==== RECORDS ====

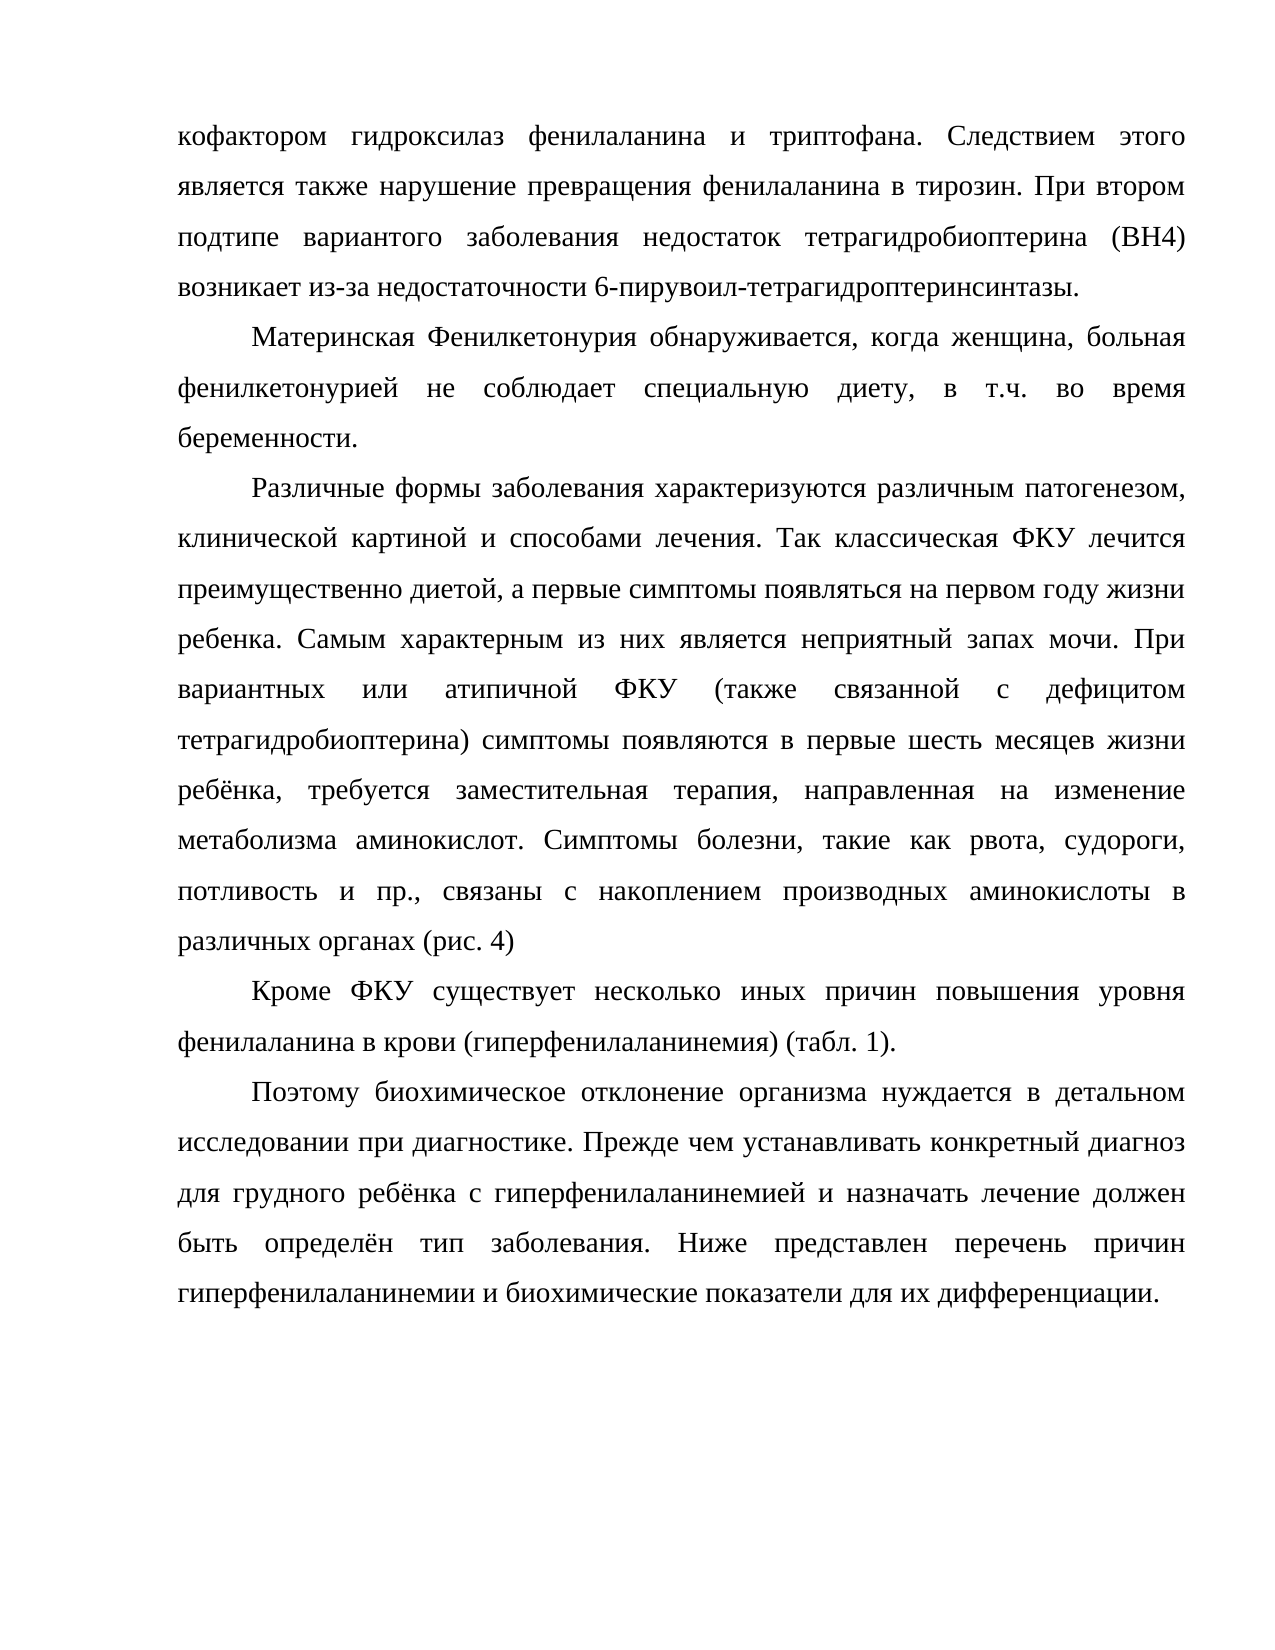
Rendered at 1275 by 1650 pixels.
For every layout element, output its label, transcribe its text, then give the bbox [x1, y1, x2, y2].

text Кроме ФКУ существует несколько иных причин повышения уровня фенилаланина в крови (гиперфенилаланинемия) (табл. 1). [177, 973, 1186, 1057]
text Различные формы заболевания характеризуются различным патогенезом, клинической картиной и способами лечения. Так классическая ФКУ лечится преимущественно диетой, а первые симптомы появляться на первом году жизни ребенка. Самым характерным из них является неприятный запах мочи. При вариантных или атипичной ФКУ (также связанной с дефицитом тетрагидробиоптерина) симптомы появляются в первые шесть месяцев жизни ребёнка, требуется заместительная терапия, направленная на изменение метаболизма аминокислот. Симптомы болезни, такие как рвота, судороги, потливость и пр., связаны с накоплением производных аминокислоты в различных органах (рис. 4) [177, 470, 1186, 957]
text Поэтому биохимическое отклонение организма нуждается в детальном исследовании при диагностике. Прежде чем устанавливать конкретный диагноз для грудного ребёнка с гиперфенилаланинемией и назначать лечение должен быть определён тип заболевания. Ниже представлен перечень причин гиперфенилаланинемии и биохимические показатели для их дифференциации. [177, 1074, 1186, 1309]
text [177, 118, 1186, 303]
text Материнская Фенилкетонурия обнаруживается, когда женщина, больная фенилкетонурией не соблюдает специальную диету, в т.ч. во время беременности. [177, 319, 1186, 453]
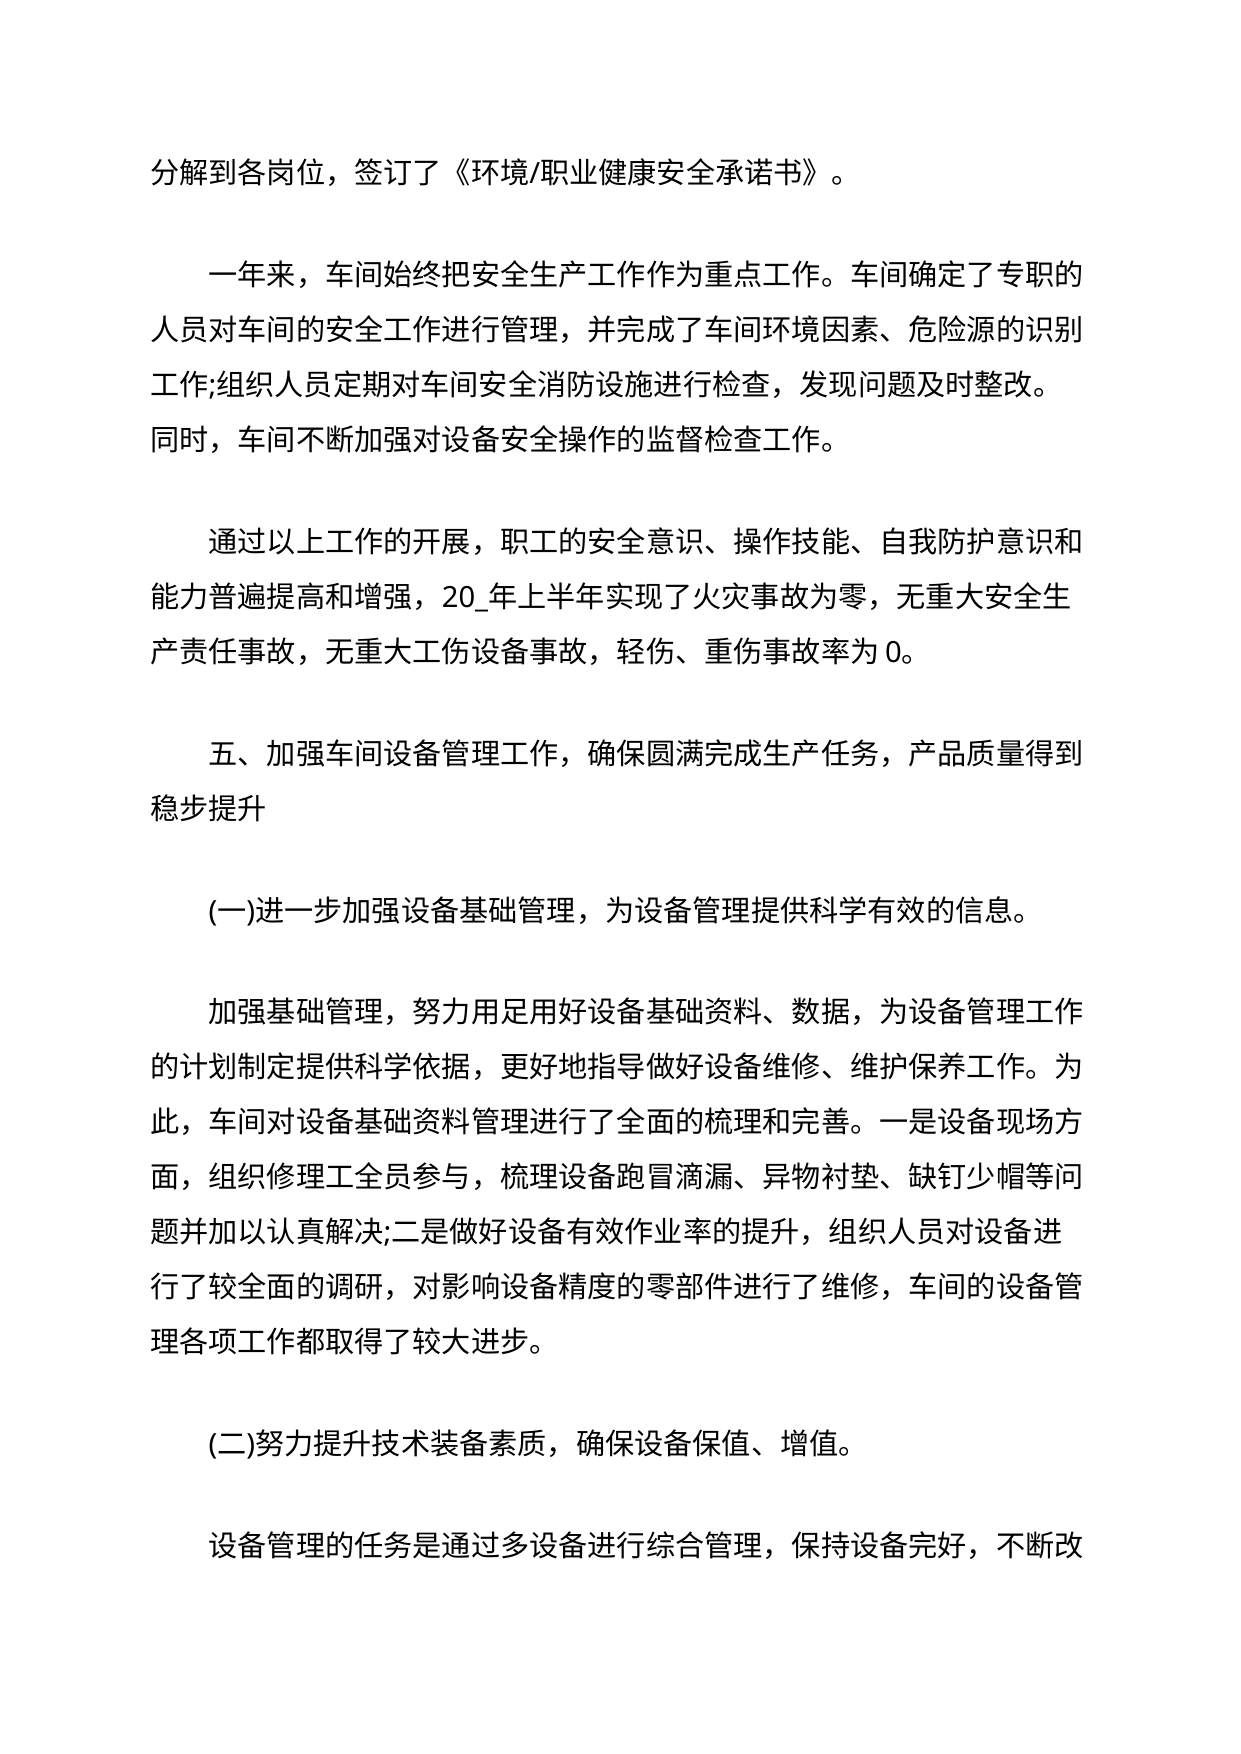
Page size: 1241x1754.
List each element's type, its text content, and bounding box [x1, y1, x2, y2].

text (一)进一步加强设备基础管理，为设备管理提供科学有效的信息。 [150, 887, 1090, 929]
text (二)努力提升技术装备素质，确保设备保值、增值。 [150, 1420, 1090, 1463]
text 通过以上工作的开展，职工的安全意识、操作技能、自我防护意识和能力普遍提高和增强，20_年上半年实现了火灾事故为零，无重大安全生产责任事故，无重大工伤设备事故，轻伤、重伤事故率为0。 [150, 518, 1090, 671]
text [150, 1522, 1090, 1564]
text 一年来，车间始终把安全生产工作作为重点工作。车间确定了专职的人员对车间的安全工作进行管理，并完成了车间环境因素、危险源的识别工作;组织人员定期对车间安全消防设施进行检查，发现问题及时整改。同时，车间不断加强对设备安全操作的监督检查工作。 [150, 252, 1090, 459]
text 五、加强车间设备管理工作，确保圆满完成生产任务，产品质量得到稳步提升 [150, 730, 1090, 828]
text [150, 150, 1090, 192]
text 加强基础管理，努力用足用好设备基础资料、数据，为设备管理工作的计划制定提供科学依据，更好地指导做好设备维修、维护保养工作。为此，车间对设备基础资料管理进行了全面的梳理和完善。一是设备现场方面，组织修理工全员参与，梳理设备跑冒滴漏、异物衬垫、缺钉少帽等问题并加以认真解决;二是做好设备有效作业率的提升，组织人员对设备进行了较全面的调研，对影响设备精度的零部件进行了维修，车间的设备管理各项工作都取得了较大进步。 [150, 989, 1090, 1361]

====

TASK DIRECTIONS: Go through the listing and copy each line with the string "причин".

TASK ANSWER:
text Кроме ФКУ существует несколько иных причин повышения уровня фенилаланина в крови (гиперфенилаланинемия) (табл. 1). [177, 973, 1186, 1057]
text Поэтому биохимическое отклонение организма нуждается в детальном исследовании при диагностике. Прежде чем устанавливать конкретный диагноз для грудного ребёнка с гиперфенилаланинемией и назначать лечение должен быть определён тип заболевания. Ниже представлен перечень причин гиперфенилаланинемии и биохимические показатели для их дифференциации. [177, 1074, 1186, 1309]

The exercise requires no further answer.